Source material =
□ □ □ □ □ □ □

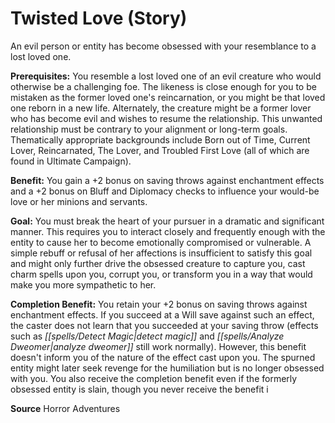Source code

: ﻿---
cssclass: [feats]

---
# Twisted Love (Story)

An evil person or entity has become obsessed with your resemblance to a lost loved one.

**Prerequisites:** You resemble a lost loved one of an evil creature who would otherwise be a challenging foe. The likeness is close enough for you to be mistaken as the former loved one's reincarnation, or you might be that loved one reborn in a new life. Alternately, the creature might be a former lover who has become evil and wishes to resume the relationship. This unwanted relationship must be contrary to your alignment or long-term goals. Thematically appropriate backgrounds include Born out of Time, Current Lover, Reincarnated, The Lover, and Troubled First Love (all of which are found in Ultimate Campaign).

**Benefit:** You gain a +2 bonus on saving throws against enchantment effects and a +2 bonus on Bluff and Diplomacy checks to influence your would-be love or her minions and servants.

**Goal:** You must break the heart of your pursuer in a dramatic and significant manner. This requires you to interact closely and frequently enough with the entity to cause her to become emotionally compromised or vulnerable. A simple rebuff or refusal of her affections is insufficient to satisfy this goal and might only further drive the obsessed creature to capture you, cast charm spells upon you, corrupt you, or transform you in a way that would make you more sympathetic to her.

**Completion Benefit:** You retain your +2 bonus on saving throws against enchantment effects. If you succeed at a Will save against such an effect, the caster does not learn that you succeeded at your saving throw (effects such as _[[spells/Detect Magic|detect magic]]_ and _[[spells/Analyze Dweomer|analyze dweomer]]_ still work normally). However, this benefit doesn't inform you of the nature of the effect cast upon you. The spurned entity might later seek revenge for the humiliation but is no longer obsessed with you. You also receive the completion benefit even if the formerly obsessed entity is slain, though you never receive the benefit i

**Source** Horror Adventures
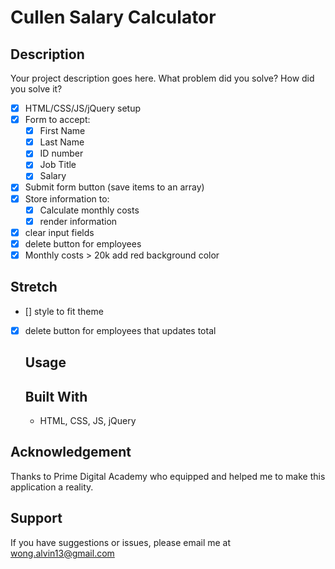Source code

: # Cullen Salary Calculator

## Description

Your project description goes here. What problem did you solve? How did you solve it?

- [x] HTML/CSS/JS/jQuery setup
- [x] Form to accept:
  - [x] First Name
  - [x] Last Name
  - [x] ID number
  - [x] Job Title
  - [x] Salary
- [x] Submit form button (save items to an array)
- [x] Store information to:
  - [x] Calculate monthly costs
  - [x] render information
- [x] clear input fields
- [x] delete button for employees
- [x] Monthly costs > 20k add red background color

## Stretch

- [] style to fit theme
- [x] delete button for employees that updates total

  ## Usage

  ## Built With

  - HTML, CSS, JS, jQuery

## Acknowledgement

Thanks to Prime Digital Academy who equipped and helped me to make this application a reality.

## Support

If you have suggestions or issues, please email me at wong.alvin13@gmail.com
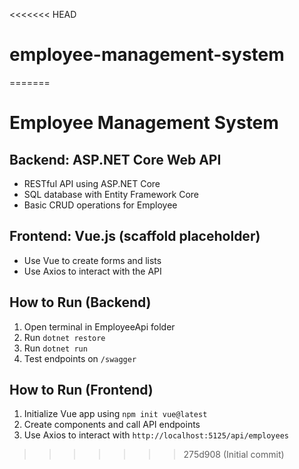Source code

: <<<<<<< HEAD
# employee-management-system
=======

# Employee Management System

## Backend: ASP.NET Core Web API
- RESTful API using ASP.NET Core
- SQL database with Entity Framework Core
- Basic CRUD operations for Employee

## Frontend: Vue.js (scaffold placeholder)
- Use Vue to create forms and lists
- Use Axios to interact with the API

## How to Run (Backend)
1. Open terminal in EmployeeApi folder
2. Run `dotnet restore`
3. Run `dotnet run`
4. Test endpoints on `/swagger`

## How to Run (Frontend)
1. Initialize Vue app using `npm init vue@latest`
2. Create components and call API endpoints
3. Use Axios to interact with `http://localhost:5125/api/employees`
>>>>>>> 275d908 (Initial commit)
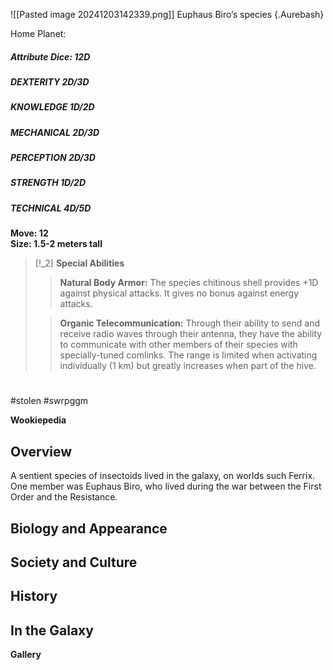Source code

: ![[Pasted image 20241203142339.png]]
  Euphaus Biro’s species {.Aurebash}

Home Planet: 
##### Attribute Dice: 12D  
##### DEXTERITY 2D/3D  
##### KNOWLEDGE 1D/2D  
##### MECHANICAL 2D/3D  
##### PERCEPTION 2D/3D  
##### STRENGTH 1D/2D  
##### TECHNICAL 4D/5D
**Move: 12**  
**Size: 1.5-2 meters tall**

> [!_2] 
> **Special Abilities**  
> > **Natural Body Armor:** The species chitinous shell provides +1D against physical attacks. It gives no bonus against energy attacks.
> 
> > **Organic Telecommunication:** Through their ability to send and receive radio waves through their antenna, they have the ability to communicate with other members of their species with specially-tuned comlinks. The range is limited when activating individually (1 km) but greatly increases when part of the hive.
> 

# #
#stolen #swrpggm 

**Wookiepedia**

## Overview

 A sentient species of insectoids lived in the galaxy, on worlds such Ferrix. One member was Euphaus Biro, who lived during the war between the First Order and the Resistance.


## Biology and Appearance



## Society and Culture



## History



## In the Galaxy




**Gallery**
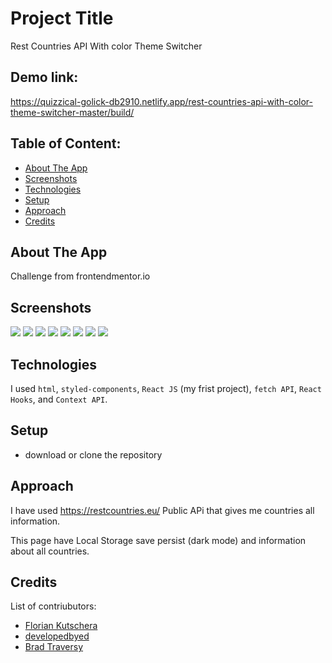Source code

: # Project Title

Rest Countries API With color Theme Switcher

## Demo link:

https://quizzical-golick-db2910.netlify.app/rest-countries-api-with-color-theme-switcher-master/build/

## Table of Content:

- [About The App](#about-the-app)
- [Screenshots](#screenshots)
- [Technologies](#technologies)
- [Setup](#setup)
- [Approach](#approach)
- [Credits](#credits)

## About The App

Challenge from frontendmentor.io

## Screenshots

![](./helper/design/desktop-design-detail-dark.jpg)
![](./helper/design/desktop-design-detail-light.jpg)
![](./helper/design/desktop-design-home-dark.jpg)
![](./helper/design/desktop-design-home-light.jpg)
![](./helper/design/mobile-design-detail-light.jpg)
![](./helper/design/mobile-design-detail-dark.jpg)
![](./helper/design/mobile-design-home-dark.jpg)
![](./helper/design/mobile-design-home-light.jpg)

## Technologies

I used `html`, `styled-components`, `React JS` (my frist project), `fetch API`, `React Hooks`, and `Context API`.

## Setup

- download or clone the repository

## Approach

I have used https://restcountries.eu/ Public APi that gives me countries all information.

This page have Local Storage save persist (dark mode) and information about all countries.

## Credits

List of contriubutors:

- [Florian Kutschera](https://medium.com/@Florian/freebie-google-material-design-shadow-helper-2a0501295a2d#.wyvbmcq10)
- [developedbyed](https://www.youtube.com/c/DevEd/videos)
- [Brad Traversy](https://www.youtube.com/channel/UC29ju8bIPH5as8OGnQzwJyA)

□ □ □ □ □ □ □

Work request = Set down the complete material exactly, but do not include the images.

Exercise response =
Source code

: ﻿---
cssclass: [feats]

---
# Twisted Love (Story)

An evil person or entity has become obsessed with your resemblance to a lost loved one.

**Prerequisites:** You resemble a lost loved one of an evil creature who would otherwise be a challenging foe. The likeness is close enough for you to be mistaken as the former loved one's reincarnation, or you might be that loved one reborn in a new life. Alternately, the creature might be a former lover who has become evil and wishes to resume the relationship. This unwanted relationship must be contrary to your alignment or long-term goals. Thematically appropriate backgrounds include Born out of Time, Current Lover, Reincarnated, The Lover, and Troubled First Love (all of which are found in Ultimate Campaign).

**Benefit:** You gain a +2 bonus on saving throws against enchantment effects and a +2 bonus on Bluff and Diplomacy checks to influence your would-be love or her minions and servants.

**Goal:** You must break the heart of your pursuer in a dramatic and significant manner. This requires you to interact closely and frequently enough with the entity to cause her to become emotionally compromised or vulnerable. A simple rebuff or refusal of her affections is insufficient to satisfy this goal and might only further drive the obsessed creature to capture you, cast charm spells upon you, corrupt you, or transform you in a way that would make you more sympathetic to her.

**Completion Benefit:** You retain your +2 bonus on saving throws against enchantment effects. If you succeed at a Will save against such an effect, the caster does not learn that you succeeded at your saving throw (effects such as _[[spells/Detect Magic|detect magic]]_ and _[[spells/Analyze Dweomer|analyze dweomer]]_ still work normally). However, this benefit doesn't inform you of the nature of the effect cast upon you. The spurned entity might later seek revenge for the humiliation but is no longer obsessed with you. You also receive the completion benefit even if the formerly obsessed entity is slain, though you never receive the benefit i

**Source** Horror Adventures
Source code

: # Cullen Salary Calculator

## Description

Your project description goes here. What problem did you solve? How did you solve it?

- [x] HTML/CSS/JS/jQuery setup
- [x] Form to accept:
  - [x] First Name
  - [x] Last Name
  - [x] ID number
  - [x] Job Title
  - [x] Salary
- [x] Submit form button (save items to an array)
- [x] Store information to:
  - [x] Calculate monthly costs
  - [x] render information
- [x] clear input fields
- [x] delete button for employees
- [x] Monthly costs > 20k add red background color

## Stretch

- [] style to fit theme
- [x] delete button for employees that updates total

  ## Usage

  ## Built With

  - HTML, CSS, JS, jQuery

## Acknowledgement

Thanks to Prime Digital Academy who equipped and helped me to make this application a reality.

## Support

If you have suggestions or issues, please email me at wong.alvin13@gmail.com
Source code

: <<<<<<< HEAD
# employee-management-system
=======

# Employee Management System

## Backend: ASP.NET Core Web API
- RESTful API using ASP.NET Core
- SQL database with Entity Framework Core
- Basic CRUD operations for Employee

## Frontend: Vue.js (scaffold placeholder)
- Use Vue to create forms and lists
- Use Axios to interact with the API

## How to Run (Backend)
1. Open terminal in EmployeeApi folder
2. Run `dotnet restore`
3. Run `dotnet run`
4. Test endpoints on `/swagger`

## How to Run (Frontend)
1. Initialize Vue app using `npm init vue@latest`
2. Create components and call API endpoints
3. Use Axios to interact with `http://localhost:5125/api/employees`
>>>>>>> 275d908 (Initial commit)
Source code

: ![[Pasted image 20241203142339.png]]
  Euphaus Biro’s species {.Aurebash}

Home Planet: 
##### Attribute Dice: 12D  
##### DEXTERITY 2D/3D  
##### KNOWLEDGE 1D/2D  
##### MECHANICAL 2D/3D  
##### PERCEPTION 2D/3D  
##### STRENGTH 1D/2D  
##### TECHNICAL 4D/5D
**Move: 12**  
**Size: 1.5-2 meters tall**

> [!_2] 
> **Special Abilities**  
> > **Natural Body Armor:** The species chitinous shell provides +1D against physical attacks. It gives no bonus against energy attacks.
> 
> > **Organic Telecommunication:** Through their ability to send and receive radio waves through their antenna, they have the ability to communicate with other members of their species with specially-tuned comlinks. The range is limited when activating individually (1 km) but greatly increases when part of the hive.
> 

# #
#stolen #swrpggm 

**Wookiepedia**

## Overview

 A sentient species of insectoids lived in the galaxy, on worlds such Ferrix. One member was Euphaus Biro, who lived during the war between the First Order and the Resistance.


## Biology and Appearance



## Society and Culture



## History



## In the Galaxy




**Gallery**
Source code

: # Project Title

Rest Countries API With color Theme Switcher

## Demo link:

https://quizzical-golick-db2910.netlify.app/rest-countries-api-with-color-theme-switcher-master/build/

## Table of Content:

- [About The App](#about-the-app)
- [Screenshots](#screenshots)
- [Technologies](#technologies)
- [Setup](#setup)
- [Approach](#approach)
- [Credits](#credits)

## About The App

Challenge from frontendmentor.io

## Screenshots

![](./helper/design/desktop-design-detail-dark.jpg)
![](./helper/design/desktop-design-detail-light.jpg)
![](./helper/design/desktop-design-home-dark.jpg)
![](./helper/design/desktop-design-home-light.jpg)
![](./helper/design/mobile-design-detail-light.jpg)
![](./helper/design/mobile-design-detail-dark.jpg)
![](./helper/design/mobile-design-home-dark.jpg)
![](./helper/design/mobile-design-home-light.jpg)

## Technologies

I used `html`, `styled-components`, `React JS` (my frist project), `fetch API`, `React Hooks`, and `Context API`.

## Setup

- download or clone the repository

## Approach

I have used https://restcountries.eu/ Public APi that gives me countries all information.

This page have Local Storage save persist (dark mode) and information about all countries.

## Credits

List of contriubutors:

- [Florian Kutschera](https://medium.com/@Florian/freebie-google-material-design-shadow-helper-2a0501295a2d#.wyvbmcq10)
- [developedbyed](https://www.youtube.com/c/DevEd/videos)
- [Brad Traversy](https://www.youtube.com/channel/UC29ju8bIPH5as8OGnQzwJyA)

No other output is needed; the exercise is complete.